07 abril 2014

Uma noite na taverna, quadro II



“Sou o sonho de tua esperança,
Tua febre que nunca descansa,
O delírio que te há de matar!...”
(“O fantasma”, Álvares de Azevedo)

            “Pois eu vos digo que os raios caem de baixo para cima!”. Aquela ideia, afirmada assim com convicção no ano de 1855 de Nosso Senhor, logo mostrava que ela não era mulher vulgar, apesar de viver de mulher da vida naquela taverna tuberculosa.
            Para B., que a ouvia escutando apenas como ela gemeria logo mais com seus tapas, porque mulher gosta de apanhar, e de pau, para B., ela só podia ser filha de macaca preta com seu dono branco, enjeitada por algum azar quando menstruou ou fugida e recomprada pelo boa pança que agora lhe enchia o copo. Um bom negócio, decerto, porque ela não era negra nem branca, mas até que branca na luz dessas lamparinas, e comer uma branca assim não é mal negócio, e ela bem que parece limpa, vê-se que tem todos os dentes.

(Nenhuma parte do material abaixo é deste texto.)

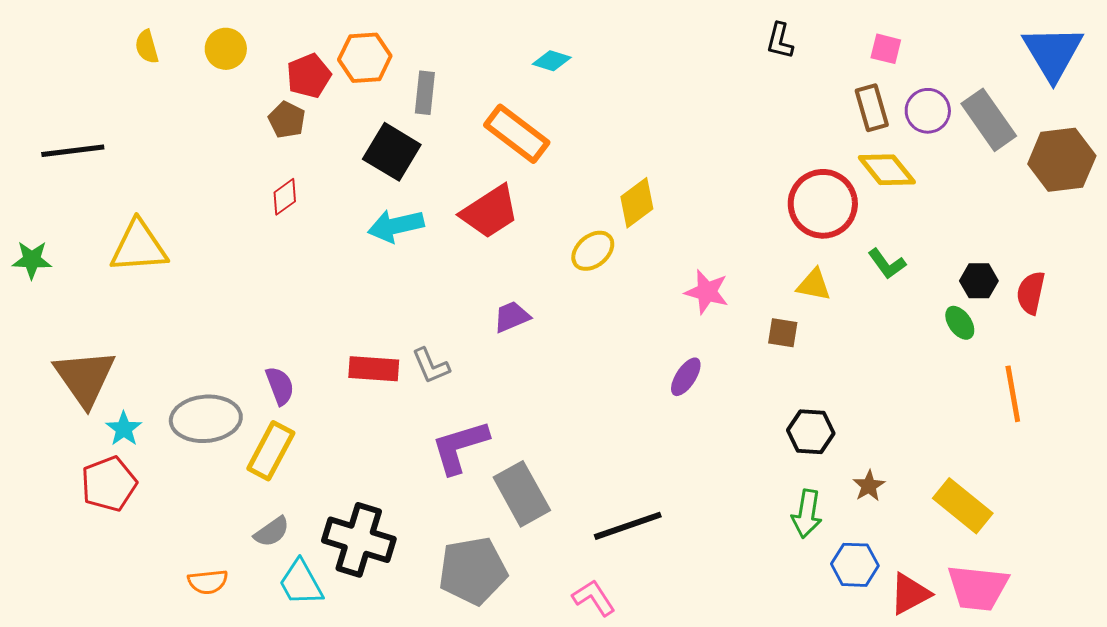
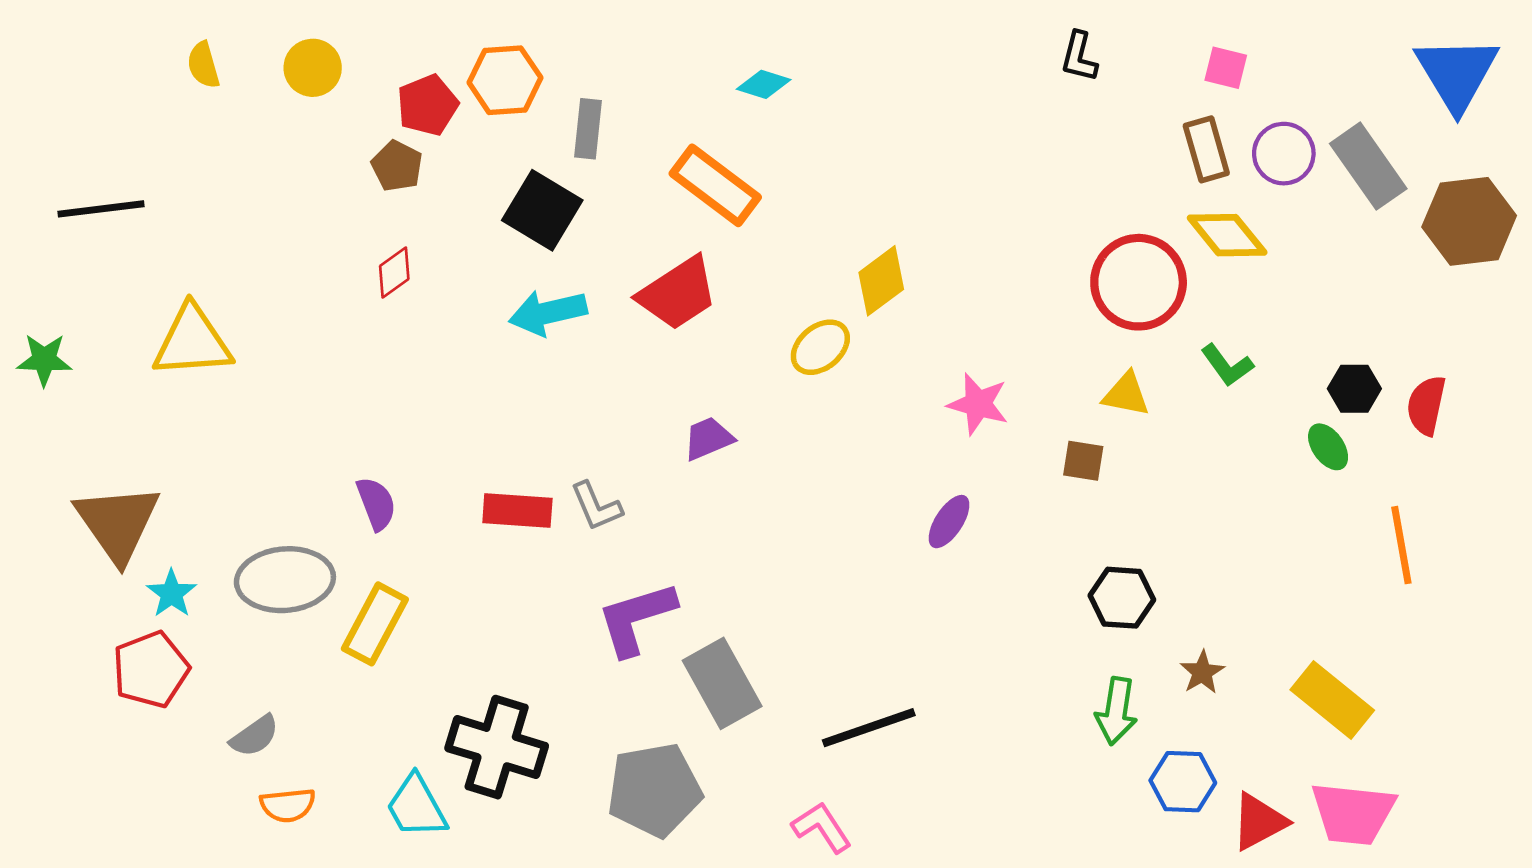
purple semicircle: (280, 386) -> (376, 504), moved
gray semicircle: (272, 532) -> (255, 736), moved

Decerto vale o quanto deve custar, e ele bem que gosta de uns cabelos não lisos e escuros... como o dela, pensou B. duro.
            O que ele não sabia é que ela jamais se esquecera de algo que ele já não mais se lembrava.
            O outro copo de B. foi ela mesma quem serviu, apertando-lhe o volume que apontava para o andar de cima onde ficavam os quartos. E para a sorte de B., ela disse nas escadas que não lhe custaria nenhum conto de réu caso ele a satisfizesse um pedido ou dois. Até três. Pois bem, até três.
            Na porta a mulher segurou sua saia para que ele ali logo não a arrancasse. Ela se colocou na cama e foi engatinhando passo a passo até a cabeceira. Repousou a cabeça sobre as dianteiras, olhando deliciosa para trás. A saia longa desenhou a curva daquela traseira erguida de cio. Era mesmo uma cadela te pedindo uma cinturada. Não senhor, os pedidos primeiro. Ele só deixou passar o contragosto porque ela já lhe trazia outro copo e aquela cicatriz naquela barriguinha plana e morena deu-lhe a impressão antiga e gostosa de sua primeira forçada numa escravinha mestiça, ela era filha de seu pai com uma negra, mas pena que num dia de chuva ela fugira, encobrindo os rastros nos encharcados da fazenda. Deve ter morrido em algum barranco, pois havia tempestade de raios e os rios subiram, nunca mais fora vista. Tomando o copo de um só bom gole, porque é assim que homem bebe, ele já estava quase mandando os três pedidos pra merda.
            “Primeiro: diga-me seu nome de família”. Disse. Ela afrouxou as calças do homem. “Segundo: abra bem os olhos e veja os meus.” Abriu. E ele a sentiu o sacando e o manipulando lisa, porque ela cuspira na mão. Agora de olhos fechados ele viu que deveras fechara um bom negócio. “Terceiro: você me acredita que um raio cai de baixo pra cima...”. Acreditou. E de olhos ainda cerrados, porque aquilo era muito bom, não testemunhou que o seu punhal lhe explodiu mandíbula acima, atravessando a língua, até fincar-se no seu céu da boca.